Chickpeas are used as alternative protein sources in healthy snacks due to their bioactive compounds beneficial for gut health. Combining chickpeas with dark chocolate improves palatability and may enhance biological functionality, although mechanistic evidence is still limited. In this explorative research, we evaluate the nutrigenomic, antioxidant and anti-inflammatory properties of a chickpea and chocolate snack using in vitro Caco-2 (colon adenocarcinoma cells) and THP-1 (monocyte-derived macrophages) models. The total polyphenol content and antioxidant activity were measured after in vitro digestion (30.30 mg/mL to 1.9 mg/mL). Caco-2 epithelia and THP-1 were pre-treated for 4 days (2 h/day) with high (15.1 mg/mL) or low (3.8 mg/mL) concentrations of digests. Inflammation was induced for 3 h by LPS (Lipopolysaccharides) and IL-1β (Interleukin-1β).
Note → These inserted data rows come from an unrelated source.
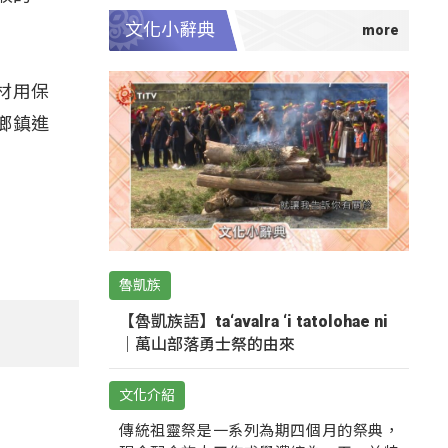
文化小辭典
材用保
鄉鎮進
魯凱族
【魯凱族語】ta‘avalra ‘i tatolohae ni
｜萬山部落勇士祭的由來
文化介紹
傳統祖靈祭是一系列為期四個月的祭典，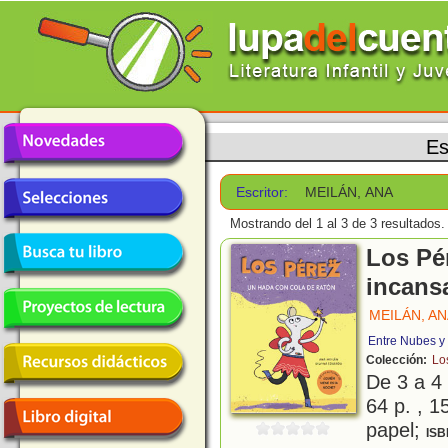
Es
Escritor:
MEILÁN, ANA
Mostrando del 1 al 3 de 3 resultados.
Los Pér
incans
MEILÁN, A
Entre Nubes y
Colección:
Lo
De 3 a 4
64 p. , 1
papel;
ISB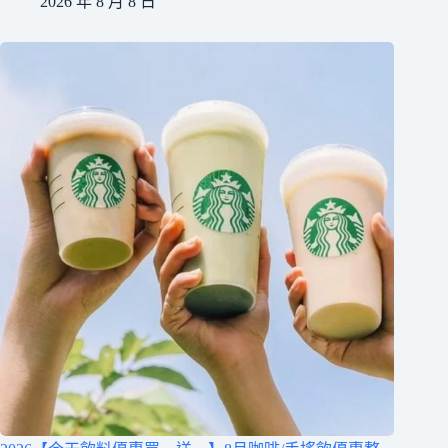
2026 年 8 月 8 日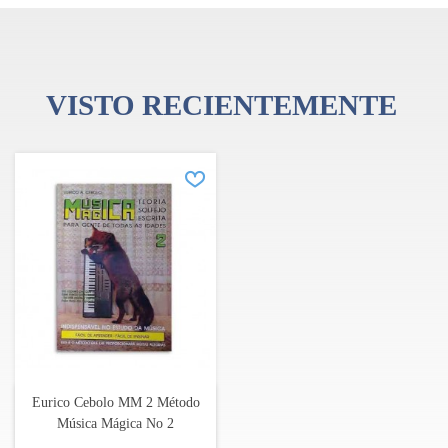
músicos nacionales y extranjeros a aprender a tocar diversos
instrumentos, en particular la guitarra portuguesa, cavaquinho,
braguesa, mandolina y otros instrumentos tradicionales
portugueses.
VISTO RECIENTEMENTE
Eurico Cebolo MM 2 Método
Música Mágica No 2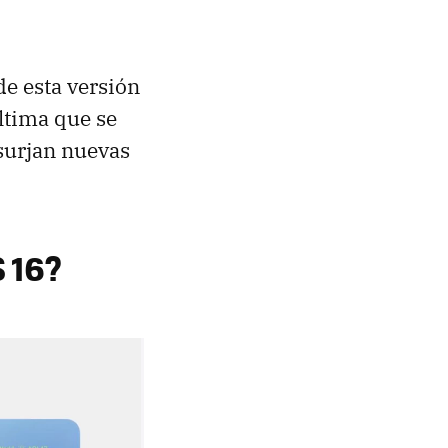
e esta versión
última que se
 surjan nuevas
 16?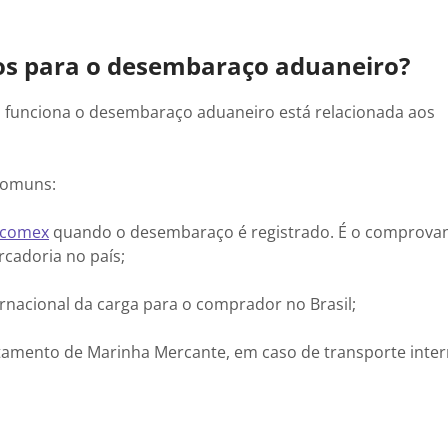
os para o desembaraço aduaneiro?
unciona o desembaraço aduaneiro está relacionada aos
 comuns:
scomex
quando o desembaraço é registrado. É o comprova
cadoria no país;
nacional da carga para o comprador no Brasil;
mento de Marinha Mercante, em caso de transporte inter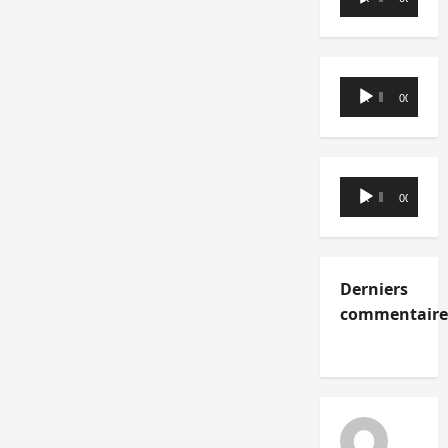
audio
Lecteur
00:00
00:00
audio
Lecteur
00:00
00:00
audio
Derniers
commentaire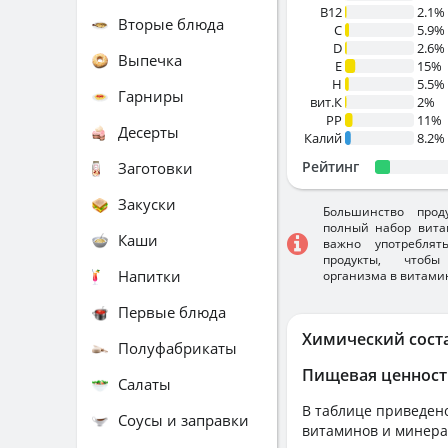
B12
2.1%
Вторые блюда
C
5.9%
D
2.6%
Выпечка
E
15%
H
5.5%
Гарниры
вит.К
2%
PP
11%
Десерты
Калий
8.2%
Рейтинг
Заготовки
Закуски
Большинство прод
полный набор вита
Каши
важно употребля
продукты, чтобы
Напитки
организма в витами
Первые блюда
Химический сост
Полуфабрикаты
Пищевая ценност
Салаты
В таблице приведено
Соусы и заправки
витаминов и минера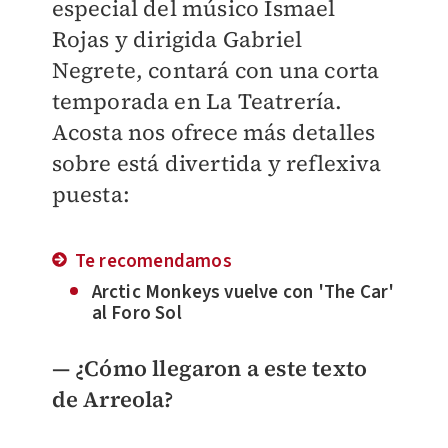
especial del músico Ismael
Rojas y dirigida Gabriel
Negrete, contará con una corta
temporada en La Teatrería.
Acosta nos ofrece más detalles
sobre está divertida y reflexiva
puesta:
Te recomendamos
Arctic Monkeys vuelve con 'The Car'
al Foro Sol
— ¿Cómo llegaron a este texto
de Arreola?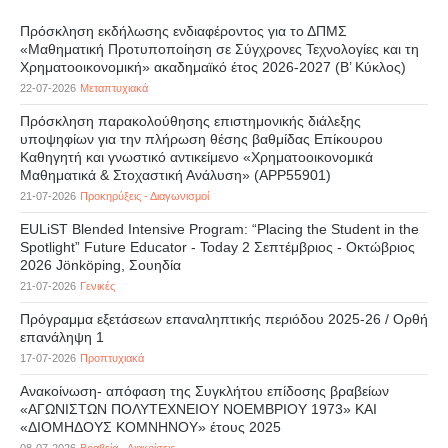
Πρόσκληση εκδήλωσης ενδιαφέροντος για το ΔΠΜΣ
«Μαθηματική Προτυποποίηση σε Σύγχρονες Τεχνολογίες και τη
Χρηματοοικονομική» ακαδημαϊκό έτος 2026-2027 (B’ Kύκλος)
22-07-2026
Μεταπτυχιακά
Πρόσκληση παρακολούθησης επιστημονικής διάλεξης
υποψηφίων για την πλήρωση θέσης βαθμίδας Επίκουρου
Καθηγητή και γνωστικό αντικείμενο «Χρηματοοικονομικά
Μαθηματικά & Στοχαστική Ανάλυση» (APP55901)
21-07-2026
Προκηρύξεις - Διαγωνισμοί
EULiST Blended Intensive Program: “Placing the Student in the
Spotlight” Future Educator - Today 2 Σεπτέμβριος - Οκτώβριος
2026 Jönköping, Σουηδία
21-07-2026
Γενικές
Πρόγραμμα εξετάσεων επαναληπτικής περιόδου 2025-26 / Ορθή
επανάληψη 1
17-07-2026
Προπτυχιακά
Ανακοίνωση- απόφαση της Συγκλήτου επίδοσης βραβείων
«ΑΓΩΝΙΣΤΩΝ ΠΟΛΥΤΕΧΝΕΙΟΥ ΝΟΕΜΒΡΙΟΥ 1973» ΚΑΙ
«ΔΙΟΜΗΔΟΥΣ ΚΟΜΝΗΝΟΥ» έτους 2025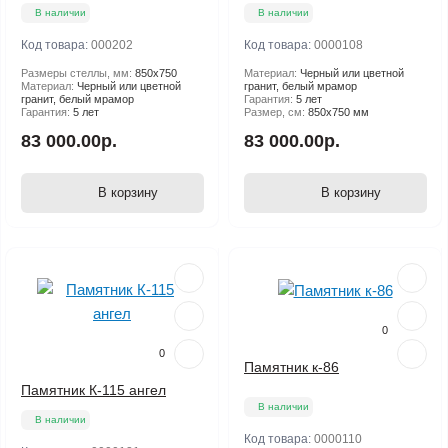
В наличии
В наличии
Код товара:
000202
Код товара:
0000108
Размеры стеллы, мм:
850х750
Материал:
Черный или цветной
Материал:
Черный или цветной
гранит, белый мрамор
гранит, белый мрамор
Гарантия:
5 лет
Гарантия:
5 лет
Размер, см:
850х750 мм
83 000.00р.
83 000.00р.
В корзину
В корзину
0
0
Памятник к-86
Памятник К-115 ангел
В наличии
В наличии
Код товара:
0000110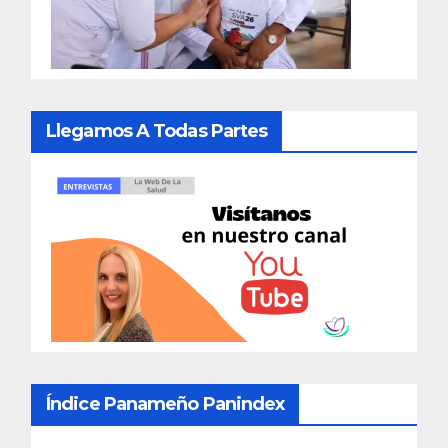
Llegamos A Todas Partes
Índice Panameño Panindex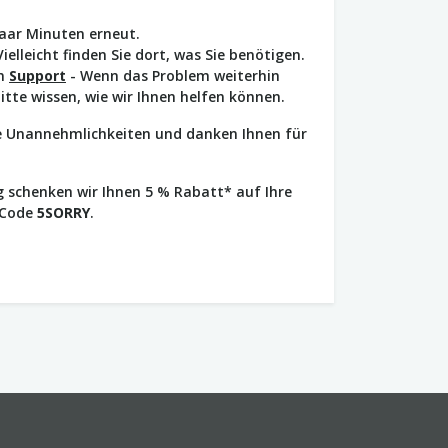
paar Minuten erneut.
Vielleicht finden Sie dort, was Sie benötigen.
en
Support
- Wenn das Problem weiterhin
bitte wissen, wie wir Ihnen helfen können.
ie Unannehmlichkeiten und danken Ihnen für
 schenken wir Ihnen 5 % Rabatt* auf Ihre
 Code
5SORRY
.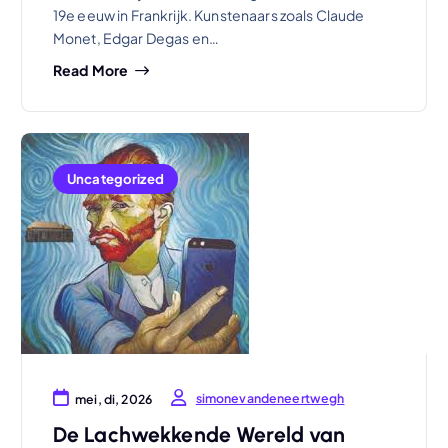
19e eeuw in Frankrijk. Kunstenaars zoals Claude
Monet, Edgar Degas en…
Read More
Uncategorized
simonevandeneertwegh
mei, di, 2026
De Lachwekkende Wereld van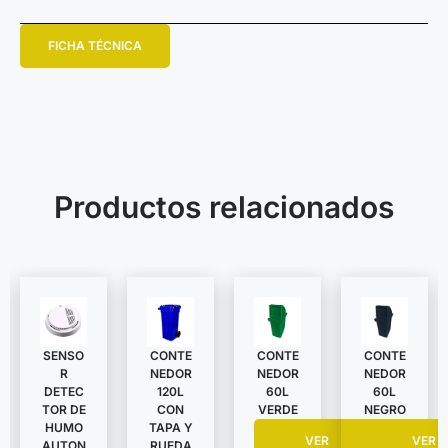
FICHA TÉCNICA
Productos relacionados
SENSO
CONTE
CONTE
CONTE
R
NEDOR
NEDOR
NEDOR
DETEC
120L
60L
60L
TOR DE
CON
VERDE
NEGRO
HUMO
TAPA Y
VER
VER
AUTON
RUEDA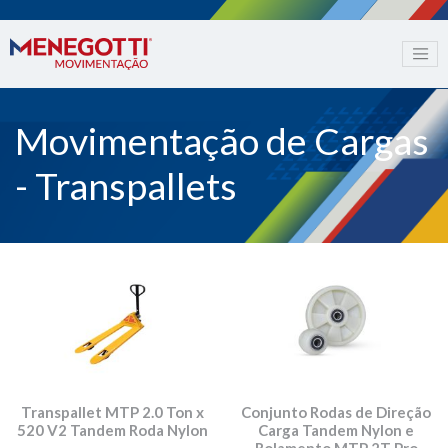
Movimentação de Cargas
- Transpallets
Transpallet MTP 2.0 Ton x
Conjunto Rodas de Direção
520 V2 Tandem Roda Nylon
Carga Tandem Nylon e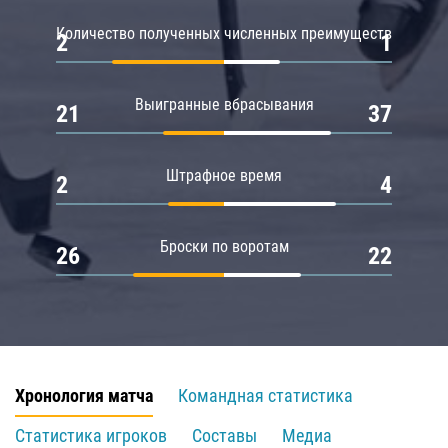
Количество полученных численных преимуществ
2
1
Выигранные вбрасывания
21
37
Штрафное время
2
4
Броски по воротам
26
22
Хронология матча
Командная статистика
Статистика игроков
Составы
Медиа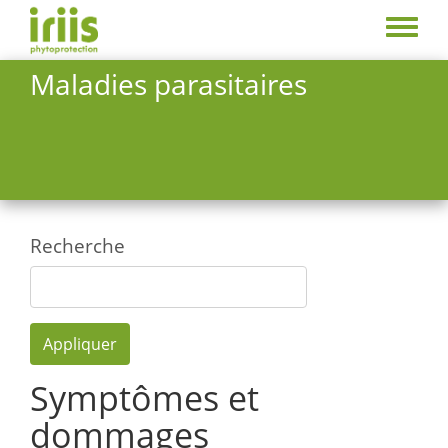
Aller
au
Toggle
contenu
menu
Maladies parasitaires
principal
Recherche
Appliquer
Symptômes et
dommages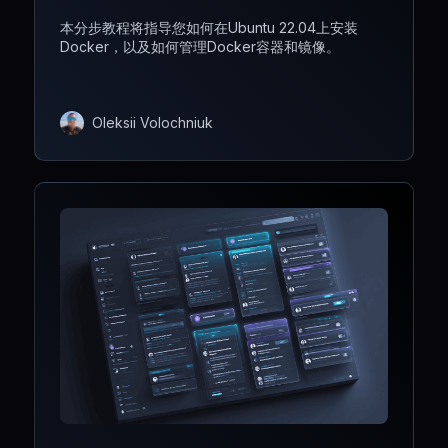
本分步教程将指导您如何在Ubuntu 22.04上安装
Docker，以及如何管理Docker容器和镜像。
Oleksii Volochniuk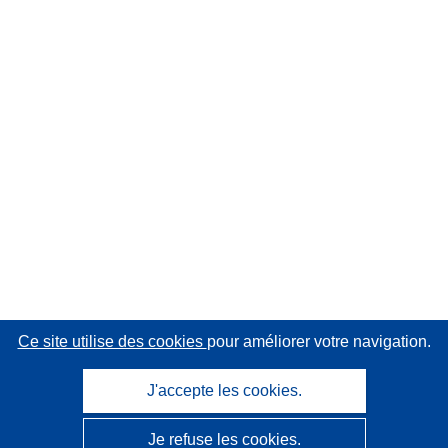
Ce site utilise des cookies
pour améliorer votre navigation.
J'accepte les cookies.
Je refuse les cookies.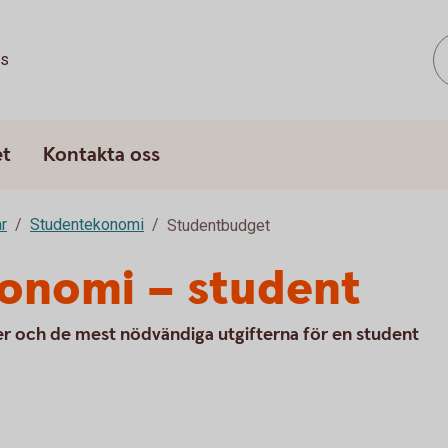
ss
et
Kontakta oss
år
Studentekonomi
Studentbudget
konomi – student
er och de mest nödvändiga utgifterna för en student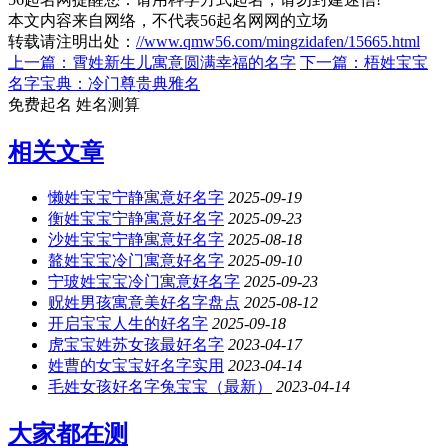
本文内容来自网络，不代表56起名网网的立场
转载请注明出处：
//www.qmw56.com/mingzidafen/15665.html
上一篇：霄姓新生儿寓意圆满幸福的名字
下一篇：梧姓宝宝
名字宝典：冷门尊贵典雅名
免费起名
姓名测算
相关文章
懒姓宝宝宁静寓意好名字
2025-09-19
衡姓宝宝宁静寓意好名字
2025-09-23
沙姓宝宝宁静寓意好名字
2025-08-18
鼇姓宝宝冷门寓意好名字
2025-09-10
宁玻姓宝宝冷门寓意好名字
2025-09-23
贶姓男孩寓意美好名字盘点
2025-08-12
开启宝宝人生的好名字
2025-09-18
虎宝宝姓苏女孩最好名字
2023-04-17
姓曹的女宝宝好名字实用
2023-04-14
毛姓女孩好名字兔宝宝（最新）
2023-04-14
大家都在测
Transepithelial electrical resistance (TEER) was measured to assess barrier integrity. Gene expression related to tight junctions and inflammation was analysed using qPCR (quantitative polymerase chain reaction). Chocolate and snack digests showed the highest total polyphenol content and 2,2-diphenyl-1-picrylhydrazyl activity. Barrier integrity improved with all treatments. Chickpea upregulated tight junction gene expression. Chickpea and chocolate reduced IL-1β expression in both cell types. In THP-1, the chocolate and the snack upregulated CD206 (mannose receptor C-type 1) expression. IL-10 increased with all treatments. These results pave the way for future research that may support the potential use of this snack as a functional food with antioxidant, gut-protective and anti-inflammatory effects.